Look below and pull out each line with the word "middle".

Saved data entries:
• • • • • • •

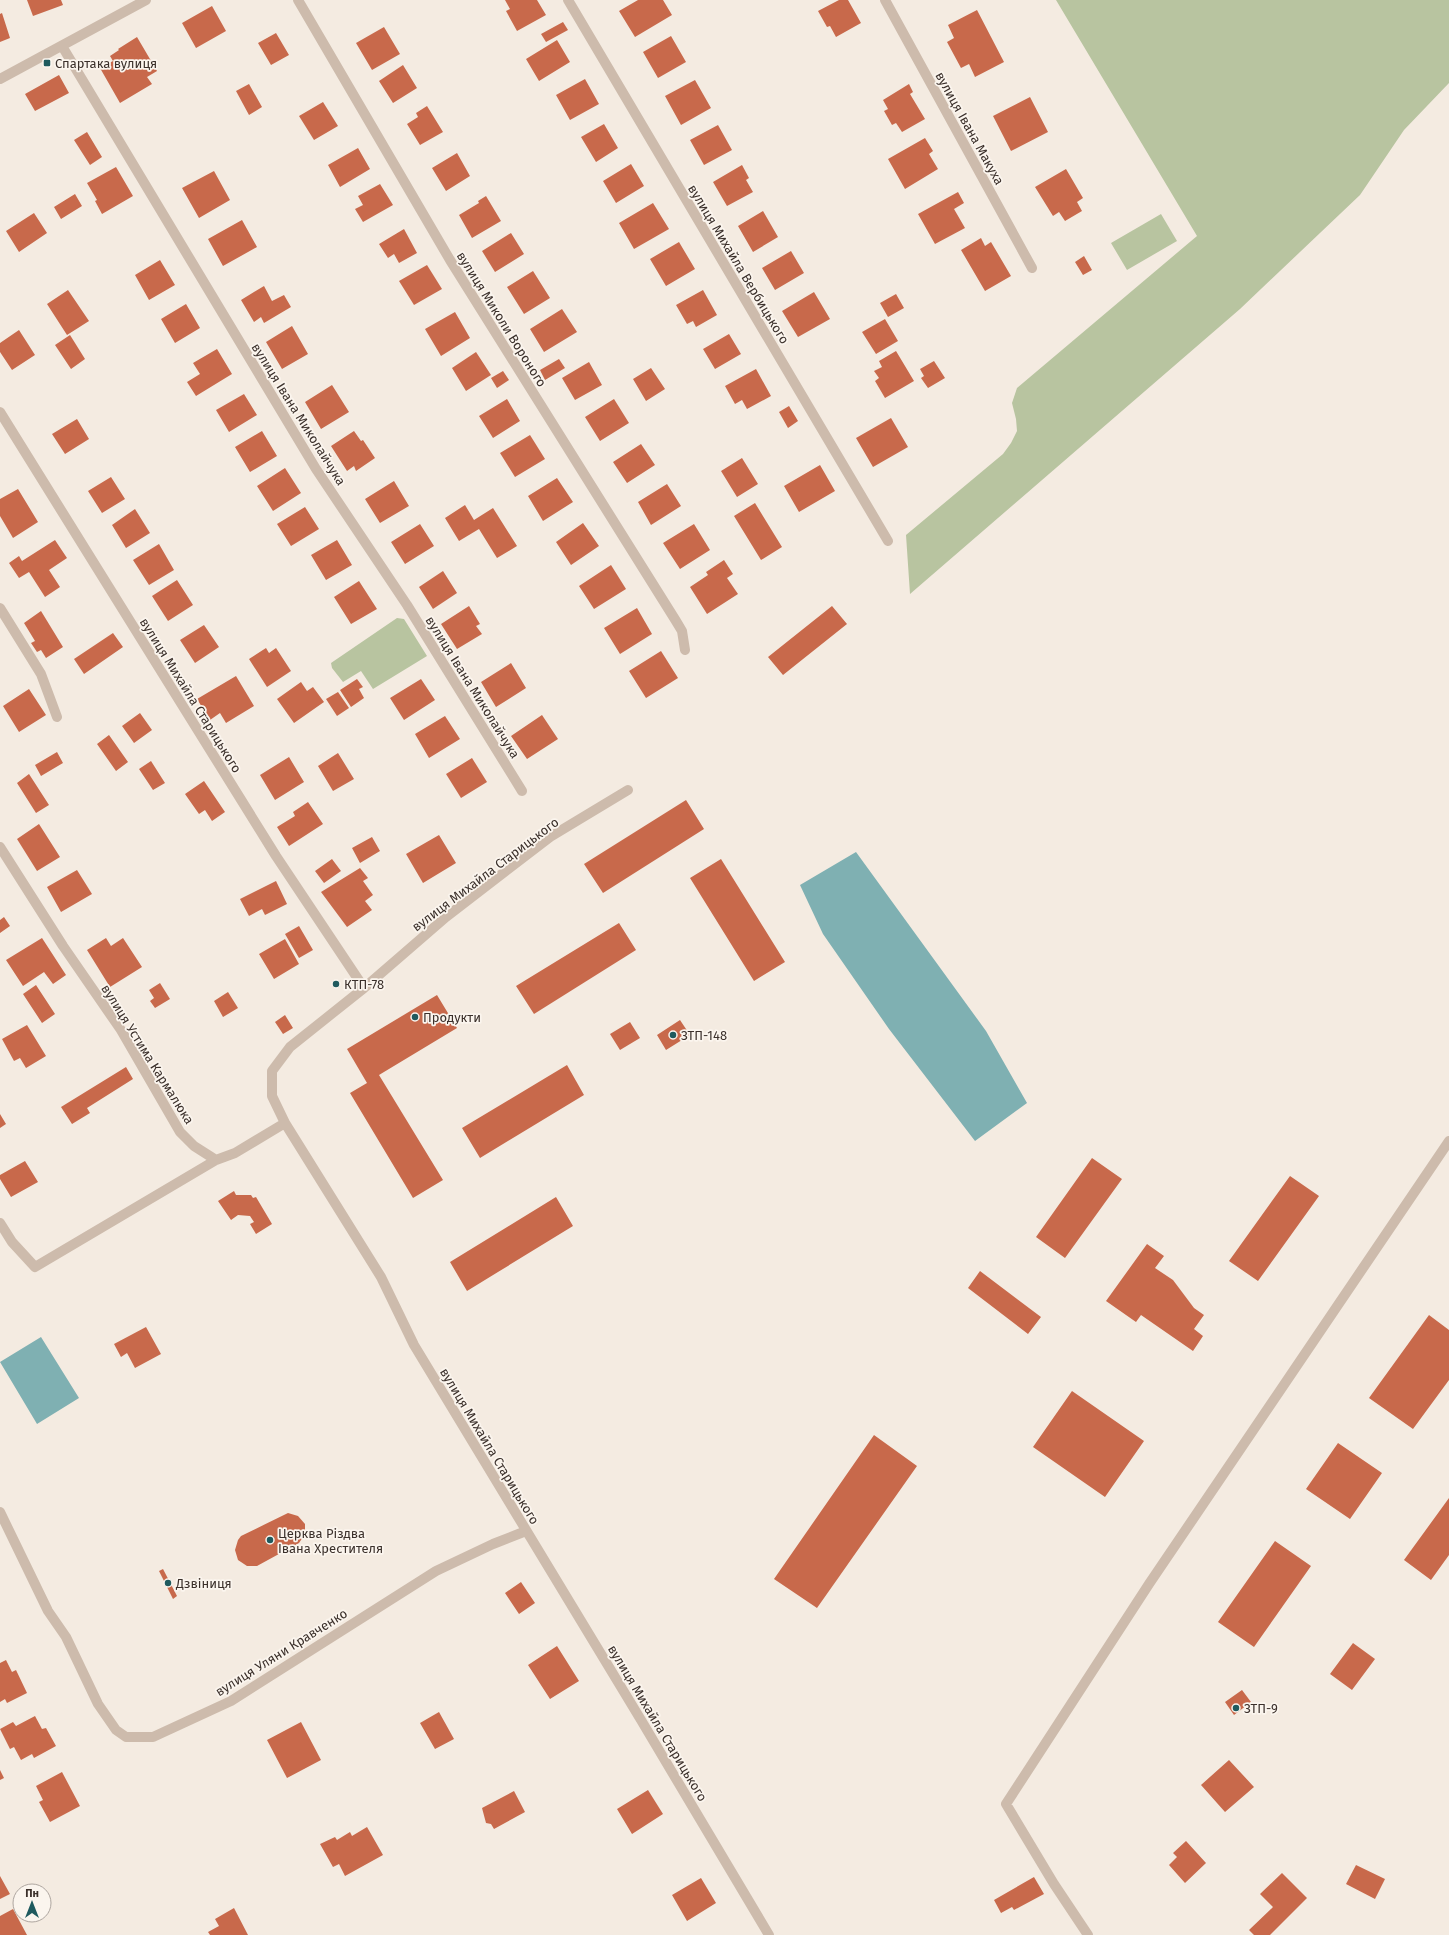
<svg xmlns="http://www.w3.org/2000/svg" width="1449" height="1935" font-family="'Fira Sans',sans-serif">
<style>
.green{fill:#b8c4a0}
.water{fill:#7fb0b2}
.building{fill:#c8694b}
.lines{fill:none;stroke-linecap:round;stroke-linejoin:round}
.minor{stroke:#cdbbac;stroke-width:10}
.poi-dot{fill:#1f5a5e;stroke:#fbf5ee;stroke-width:1.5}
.labels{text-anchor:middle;stroke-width:3.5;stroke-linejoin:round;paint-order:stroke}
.poi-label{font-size:13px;fill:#3b302b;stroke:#fbf5ee;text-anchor:start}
.street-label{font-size:13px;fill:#3b302b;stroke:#fbf5ee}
</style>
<rect width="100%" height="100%" fill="#f4ebe1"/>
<path class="green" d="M 1056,0 L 1449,0 L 1449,83 L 1404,130 L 1360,195 L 1240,309 L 910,594 L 906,535 L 1003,454 L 1011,443 L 1017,431 L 1016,419 L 1012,403 L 1017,388 L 1197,236 Z
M 1161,214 L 1177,241 L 1127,270 L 1111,243 Z
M 397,618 L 404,619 L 427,656 L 373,689 L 361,671 L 343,682 L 332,668 L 331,663 Z"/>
<path class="water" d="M 856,852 L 986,1031 L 1027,1103 L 975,1141 L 889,1029 L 823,934 L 800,885 Z
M 41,1337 L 79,1398 L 37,1424 L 0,1362 Z"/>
<path class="building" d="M 27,0 L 61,0 L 63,5 L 33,16 Z
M 505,0 L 537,0 L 546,15 L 517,31 L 506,11 L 510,9 Z
M 638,0 L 663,0 L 672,15 L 635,37 L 619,11 Z
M 839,0 L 848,0 L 861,23 L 836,37 L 830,26 L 827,27 L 818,11 Z
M 212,6 L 226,31 L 196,48 L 182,23 Z
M 977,10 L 1004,62 L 975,77 L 969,64 L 961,68 L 947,42 L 954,38 L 948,25 Z
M 2,13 L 10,38 L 0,42 L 0,14 Z
M 563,22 L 568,30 L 546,42 L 541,34 Z
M 384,27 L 400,54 L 372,70 L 356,43 Z
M 276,33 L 289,55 L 271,65 L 258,43 Z
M 671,36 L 686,62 L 658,78 L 643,52 Z
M 137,37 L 157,71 L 147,77 L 152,84 L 120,103 L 100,68 L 113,61 L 110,56 L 119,50 L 118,49 Z
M 557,40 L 570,62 L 539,81 L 526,59 Z
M 403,65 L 417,88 L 393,103 L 379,81 Z
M 59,75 L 69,93 L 35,111 L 25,94 Z
M 585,79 L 599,104 L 570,120 L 556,95 Z
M 695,80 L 711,108 L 681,125 L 665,96 Z
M 249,84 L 262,107 L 249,115 L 236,91 Z
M 909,84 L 913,92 L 910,94 L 925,119 L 902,132 L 896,123 L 892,125 L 884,111 L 888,109 L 883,100 Z
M 1030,97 L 1048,132 L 1011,151 L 993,116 Z
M 323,102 L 338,126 L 314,140 L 299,116 Z
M 427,106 L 443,132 L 420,145 L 407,124 L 418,117 L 416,113 Z
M 604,124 L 618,148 L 596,162 L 581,137 Z
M 718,125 L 732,150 L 704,165 L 690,140 Z
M 87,132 L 102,157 L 90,165 L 74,140 Z
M 925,138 L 933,151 L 929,154 L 938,169 L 905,189 L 888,159 Z
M 358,148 L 370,169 L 340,187 L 328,165 Z
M 457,153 L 470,176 L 446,191 L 432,168 Z
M 631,164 L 644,186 L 616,203 L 603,181 Z
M 742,165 L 749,178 L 746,180 L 753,192 L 727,206 L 713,182 Z
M 116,167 L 133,196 L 102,214 L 95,201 L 97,200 L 87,183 Z
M 1066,169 L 1083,198 L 1077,202 L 1082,211 L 1065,221 L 1059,212 L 1053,216 L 1035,187 Z
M 214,171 L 230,200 L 199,218 L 182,188 Z
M 380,184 L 393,205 L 363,222 L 355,209 L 363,205 L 358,196 Z
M 958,192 L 964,203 L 954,209 L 965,228 L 935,244 L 918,214 Z
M 75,194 L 82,206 L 61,219 L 54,207 Z
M 486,196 L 501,221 L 472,238 L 459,215 L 479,203 L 478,201 Z
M 653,203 L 669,229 L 634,249 L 619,223 Z
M 763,211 L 778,237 L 753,252 L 738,226 Z
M 34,213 L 47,233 L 19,252 L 6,231 Z
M 242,220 L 257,247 L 223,266 L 208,239 Z
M 404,229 L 417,253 L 399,263 L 394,254 L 388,258 L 379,244 Z
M 511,233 L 524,254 L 495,272 L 482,251 Z
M 981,238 L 985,246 L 991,242 L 1011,276 L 985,291 L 961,250 Z
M 679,242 L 695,269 L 666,286 L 650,259 Z
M 791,251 L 804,273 L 775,290 L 762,268 Z
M 1084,256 L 1092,270 L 1083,275 L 1075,262 Z
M 160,260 L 175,285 L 149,300 L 135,275 Z
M 427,265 L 442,289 L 414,305 L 399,281 Z
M 533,271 L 550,298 L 524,314 L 507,287 Z
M 264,286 L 272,301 L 284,295 L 291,307 L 264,323 L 261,317 L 254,322 L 241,300 Z
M 68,290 L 89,321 L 67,335 L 47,304 Z
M 703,290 L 717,315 L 696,327 L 693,321 L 687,324 L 676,305 Z
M 814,292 L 830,319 L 798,337 L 782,311 Z
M 896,294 L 904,308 L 888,317 L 880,303 Z
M 186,304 L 200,328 L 175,343 L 161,319 Z
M 562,309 L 577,332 L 544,352 L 530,329 Z
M 455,312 L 470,338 L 441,356 L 425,329 Z
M 885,319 L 898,341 L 876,354 L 862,332 Z
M 292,326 L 308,354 L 282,369 L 266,342 Z
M 19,330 L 35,355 L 12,370 L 0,352 L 0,343 Z
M 729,334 L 741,354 L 715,369 L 703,349 Z
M 70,335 L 85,359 L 71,369 L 55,345 Z
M 217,349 L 232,374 L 196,396 L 187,382 L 200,374 L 193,363 Z
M 896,351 L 914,381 L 885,398 L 875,381 L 879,378 L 874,371 L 882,367 L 879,361 Z
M 476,352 L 491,375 L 466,391 L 452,368 Z
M 559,359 L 565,368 L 545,380 L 540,370 Z
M 934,361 L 945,378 L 928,388 L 921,378 L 924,376 L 920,369 Z
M 589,362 L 602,385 L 575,400 L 562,378 Z
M 651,368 L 665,389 L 646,401 L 633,379 Z
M 756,369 L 771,396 L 747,409 L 742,400 L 735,404 L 725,386 Z
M 503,371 L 509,380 L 497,388 L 491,378 Z
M 332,385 L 349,412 L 321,429 L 305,402 Z
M 244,394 L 257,415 L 229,432 L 216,410 Z
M 507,399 L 520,421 L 493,438 L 479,416 Z
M 614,399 L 629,423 L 600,441 L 585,417 Z
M 789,406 L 798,421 L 788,428 L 779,412 Z
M 891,418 L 908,447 L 873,467 L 856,438 Z
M 77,419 L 89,439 L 65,454 L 52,434 Z
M 262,431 L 277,456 L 250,472 L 235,447 Z
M 354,431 L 361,441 L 363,440 L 375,458 L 356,471 L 354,466 L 347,471 L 331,446 Z
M 530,435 L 545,459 L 515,477 L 500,453 Z
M 641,444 L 655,465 L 627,483 L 613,462 Z
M 742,458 L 758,484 L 737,497 L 721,471 Z
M 820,465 L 835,491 L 799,512 L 784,486 Z
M 285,468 L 301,493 L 273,511 L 257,486 Z
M 111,477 L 125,499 L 102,513 L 88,491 Z
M 557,478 L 573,502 L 543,521 L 528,496 Z
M 394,481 L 409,506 L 380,523 L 365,499 Z
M 667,484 L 681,506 L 651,525 L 638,502 Z
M 18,489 L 38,522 L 13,538 L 0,516 L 0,499 Z
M 755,503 L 782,547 L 761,560 L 734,516 Z
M 465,505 L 474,520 L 493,508 L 517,546 L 497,558 L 479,529 L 459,541 L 445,518 Z
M 305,507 L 319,529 L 291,546 L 277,524 Z
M 135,509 L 150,533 L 126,548 L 112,525 Z
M 583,523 L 599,546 L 571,565 L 556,542 Z
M 420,524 L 434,546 L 405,564 L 391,542 Z
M 694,524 L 710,550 L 680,569 L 663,543 Z
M 55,540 L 67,558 L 49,570 L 60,587 L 45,597 L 29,572 L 19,578 L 9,563 L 19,556 L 22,561 Z
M 337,540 L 352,565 L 326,580 L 311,555 Z
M 159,544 L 174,570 L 149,585 L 133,560 Z
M 724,560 L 733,574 L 727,578 L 738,594 L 707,614 L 690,587 L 708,575 L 706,572 Z
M 611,565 L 626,589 L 594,609 L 579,586 Z
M 443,571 L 457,593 L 433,609 L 419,587 Z
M 177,580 L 193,605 L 168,621 L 152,596 Z
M 359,581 L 377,609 L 351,624 L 334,597 Z
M 469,606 L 480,624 L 476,626 L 482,634 L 457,649 L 441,624 Z
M 832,606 L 847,624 L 783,675 L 768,657 Z
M 637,608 L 652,634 L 620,654 L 604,628 Z
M 41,611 L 63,647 L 46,658 L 41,650 L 37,652 L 31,643 L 35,641 L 24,623 Z
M 204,625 L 219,647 L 195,663 L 180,640 Z
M 113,633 L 123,647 L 84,674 L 74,659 Z
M 266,648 L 269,653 L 276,648 L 291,671 L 267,687 L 249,659 Z
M 661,651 L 678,678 L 646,698 L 629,671 Z
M 511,663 L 526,688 L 496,707 L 481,682 Z
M 236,676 L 254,706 L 226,723 L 220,713 L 210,720 L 197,699 Z
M 357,679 L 363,687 L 359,689 L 364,698 L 351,707 L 340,690 Z
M 421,679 L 435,700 L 404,720 L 390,698 Z
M 301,682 L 307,691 L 313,687 L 324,702 L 294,723 L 277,699 Z
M 29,689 L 46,715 L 19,732 L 3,706 Z
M 338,692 L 349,708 L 337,716 L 326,699 Z
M 140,713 L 152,730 L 134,743 L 122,726 Z
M 542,715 L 558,739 L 527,759 L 511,736 Z
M 445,716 L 460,739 L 429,758 L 415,734 Z
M 109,735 L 128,762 L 116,771 L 97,744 Z
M 57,752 L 63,763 L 41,776 L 35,765 Z
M 338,753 L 354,779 L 333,791 L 318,766 Z
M 289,757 L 304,782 L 275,800 L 260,775 Z
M 472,758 L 487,782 L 461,798 L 446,774 Z
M 151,761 L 165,783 L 153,790 L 139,769 Z
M 29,774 L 49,805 L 36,813 L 17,783 Z
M 204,781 L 225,812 L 212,821 L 205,810 L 199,814 L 185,794 Z
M 686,800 L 704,829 L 603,893 L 584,864 Z
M 308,802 L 323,824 L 289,846 L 277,827 L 295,816 L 293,812 Z
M 39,824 L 60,857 L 37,871 L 17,839 Z
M 439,835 L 456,863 L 423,883 L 406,854 Z
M 372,837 L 380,851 L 360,863 L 352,848 Z
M 332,859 L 341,871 L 324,883 L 315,871 Z
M 721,859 L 785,962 L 754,981 L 690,878 Z
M 360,868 L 368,878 L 363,881 L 373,895 L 365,901 L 372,910 L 347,927 L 321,892 Z
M 77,870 L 92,894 L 61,912 L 47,887 Z
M 276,881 L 287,904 L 265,915 L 262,909 L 249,916 L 240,899 Z
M 4,917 L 10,926 L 0,933 L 0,920 Z
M 619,923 L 636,950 L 534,1014 L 516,986 Z
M 299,926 L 313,950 L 299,958 L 285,934 Z
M 42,938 L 66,975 L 53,984 L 44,972 L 23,986 L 6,960 Z
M 106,938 L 111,946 L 123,938 L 142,967 L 110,987 L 87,950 Z
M 285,939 L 299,964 L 274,979 L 259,954 Z
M 160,983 L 170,999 L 155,1008 L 150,1001 L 154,998 L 149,990 Z
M 36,985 L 55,1014 L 42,1023 L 23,994 Z
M 228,992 L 238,1008 L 223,1017 L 214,1001 Z
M 437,995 L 457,1028 L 379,1075 L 443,1180 L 413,1198 L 350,1093 L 367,1083 L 347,1049 Z
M 285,1015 L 293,1028 L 283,1034 L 275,1022 Z
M 680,1020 L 690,1035 L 666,1050 L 657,1035 Z
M 630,1022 L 640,1038 L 620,1050 L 610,1034 Z
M 27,1025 L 46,1056 L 26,1068 L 20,1058 L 14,1061 L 2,1039 Z
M 567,1065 L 584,1095 L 480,1158 L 462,1128 Z
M 126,1067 L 133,1079 L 87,1108 L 90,1113 L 72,1124 L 61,1107 Z
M 0,1114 L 6,1124 L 0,1128 Z
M 1092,1158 L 1122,1179 L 1065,1258 L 1036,1237 Z
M 25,1161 L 38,1182 L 11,1197 L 0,1179 L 0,1175 Z
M 1290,1176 L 1319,1196 L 1258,1281 L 1229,1261 Z
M 234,1191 L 236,1195 L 251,1195 L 253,1198 L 256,1197 L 272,1224 L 256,1234 L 250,1224 L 254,1222 L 250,1216 L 238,1215 L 231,1220 L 218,1201 Z
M 556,1197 L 573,1226 L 467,1291 L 450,1262 Z
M 1147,1244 L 1164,1256 L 1155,1268 L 1173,1280 L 1194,1308 L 1204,1315 L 1194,1329 L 1203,1336 L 1193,1351 L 1141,1315 L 1136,1322 L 1106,1301 Z
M 980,1271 L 1041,1317 L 1028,1334 L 968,1288 Z
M 1429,1315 L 1449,1330 L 1449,1380 L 1413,1429 L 1369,1398 Z
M 146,1327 L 161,1354 L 135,1368 L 127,1353 L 121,1357 L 114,1344 Z
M 1072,1391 L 1144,1441 L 1105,1497 L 1033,1447 Z
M 874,1435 L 917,1466 L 817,1608 L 774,1579 Z
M 1338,1443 L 1382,1473 L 1350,1519 L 1306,1489 Z
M 1449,1498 L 1449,1555 L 1431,1580 L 1404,1560 Z
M 288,1513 L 298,1516 L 305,1524 L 305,1534 L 299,1543 L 257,1566 L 247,1566 L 238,1560 L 235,1550 L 238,1540 L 241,1536 Z
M 1275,1541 L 1311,1566 L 1254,1647 L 1218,1622 Z
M 163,1569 L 177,1596 L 173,1599 L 159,1571 Z
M 521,1582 L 535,1603 L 519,1614 L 505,1593 Z
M 1353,1643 L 1375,1659 L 1352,1690 L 1330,1674 Z
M 557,1646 L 579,1681 L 550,1699 L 528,1665 Z
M 6,1660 L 12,1672 L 16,1670 L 27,1693 L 7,1703 L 5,1699 L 0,1702 L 0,1663 Z
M 1242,1690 L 1251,1702 L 1234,1715 L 1225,1702 Z
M 439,1712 L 454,1739 L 435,1749 L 420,1723 Z
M 35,1716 L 42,1729 L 46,1728 L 56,1746 L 34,1758 L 32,1754 L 21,1760 L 14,1747 L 10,1749 L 0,1729 L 13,1722 L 16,1726 Z
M 301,1722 L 321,1760 L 287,1778 L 267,1740 Z
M 1229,1760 L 1254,1787 L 1225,1812 L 1201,1785 Z
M 0,1770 L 4,1778 L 0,1780 Z
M 62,1772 L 80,1806 L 50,1822 L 39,1802 L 43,1800 L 36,1786 Z
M 648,1790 L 663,1814 L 632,1834 L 617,1809 Z
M 514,1791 L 525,1812 L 494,1829 L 491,1824 L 486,1823 L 482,1808 Z
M 367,1827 L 383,1855 L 345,1876 L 339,1864 L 333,1867 L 320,1844 L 335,1837 L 337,1840 L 350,1832 L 352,1836 Z
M 1186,1841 L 1206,1863 L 1185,1883 L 1169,1865 L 1177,1857 L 1173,1853 Z
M 1356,1865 L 1385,1879 L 1375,1899 L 1346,1884 Z
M 1282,1873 L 1307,1898 L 1270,1935 L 1254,1935 L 1249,1930 L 1273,1907 L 1260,1894 Z
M 0,1876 L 10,1894 L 0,1899 Z
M 1034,1877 L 1044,1894 L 1014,1910 L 1012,1907 L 1001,1913 L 994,1900 Z
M 701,1878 L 716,1903 L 687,1921 L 672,1895 Z
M 234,1908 L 248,1935 L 210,1935 L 208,1932 L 219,1926 L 215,1919 Z
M 13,1909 L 27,1935 L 0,1935 L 0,1916 Z"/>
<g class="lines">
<path class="minor" d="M 298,0 L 450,260 L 676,621 L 682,631 L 685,650
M 568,0 L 888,541
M 885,0 L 1032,268
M 62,46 L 316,469 L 407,605 L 522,791
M 0,79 L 146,0
M 0,412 L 276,856 L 364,988
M 0,608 L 41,674 L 57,717
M 628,790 L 550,837 L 446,917 L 364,988 L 290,1047 L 272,1071 L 272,1096 L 285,1123 L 381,1277 L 414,1345 L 641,1720 L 769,1935
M 0,847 L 63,946 L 121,1030 L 180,1132 L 194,1146 L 216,1160 L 235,1153 L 285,1123
M 0,1223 L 12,1242 L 35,1267 L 216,1160
M 0,1512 L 48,1611 L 66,1637 L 98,1704 L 116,1730 L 126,1737 L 153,1737 L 231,1701 L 436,1571 L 493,1544 L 526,1531
M 1088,1935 L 1054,1884 L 1006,1804 L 1149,1584 L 1449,1141"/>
</g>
<g class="poi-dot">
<rect x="43" y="59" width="8" height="8" rx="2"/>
<circle cx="336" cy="984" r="4"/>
<circle cx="415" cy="1017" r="4"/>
<circle cx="673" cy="1035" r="4"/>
<circle cx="270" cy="1540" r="4"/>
<circle cx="168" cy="1583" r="4"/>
<circle cx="1236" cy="1708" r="4"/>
</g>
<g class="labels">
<g class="poi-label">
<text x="55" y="68">Спартака вулиця</text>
<text x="344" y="989">КТП-78</text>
<text x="423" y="1022">Продукти</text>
<text x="681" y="1040">ЗТП-148</text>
<text x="278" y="1538">Церква Різдва<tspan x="278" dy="15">Івана Хрестителя</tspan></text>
<text x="176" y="1588">Дзвіниця</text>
<text x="1244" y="1713">ЗТП-9</text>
</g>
<g class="street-label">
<text transform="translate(970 128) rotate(61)" y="5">вулиця Івана Макуха</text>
<text transform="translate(739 264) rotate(59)" y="5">вулиця Михайла Вербицького</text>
<text transform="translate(502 319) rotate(58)" y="5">вулиця Миколи Вороного</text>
<text transform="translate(299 414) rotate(58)" y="5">вулиця Івана Миколайчука</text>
<text transform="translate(473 687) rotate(58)" y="5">вулиця Івана Миколайчука</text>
<text transform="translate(191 695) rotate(58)" y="5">вулиця Михайла Старицького</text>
<text transform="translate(485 874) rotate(-37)" y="5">вулиця Михайла Старицького</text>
<text transform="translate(148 1054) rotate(58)" y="5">вулиця Устима Кармалюка</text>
<text transform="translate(490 1446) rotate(59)" y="5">вулиця Михайла Старицького</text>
<text transform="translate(281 1652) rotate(-32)" y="5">вулиця Уляни Кравченко</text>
<text transform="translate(658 1723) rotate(59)" y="5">вулиця Михайла Старицького</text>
</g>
</g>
<g transform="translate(32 1903)"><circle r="19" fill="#fbf5ee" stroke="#aea6a0"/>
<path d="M0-3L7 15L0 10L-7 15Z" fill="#1f5a5e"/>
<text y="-6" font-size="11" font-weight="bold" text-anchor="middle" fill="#3b302b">Пн</text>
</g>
</svg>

• • • • • • •

Task result:
.labels{text-anchor:middle;stroke-width:3.5;stroke-linejoin:round;paint-order:stroke}
<text y="-6" font-size="11" font-weight="bold" text-anchor="middle" fill="#3b302b">Пн</text>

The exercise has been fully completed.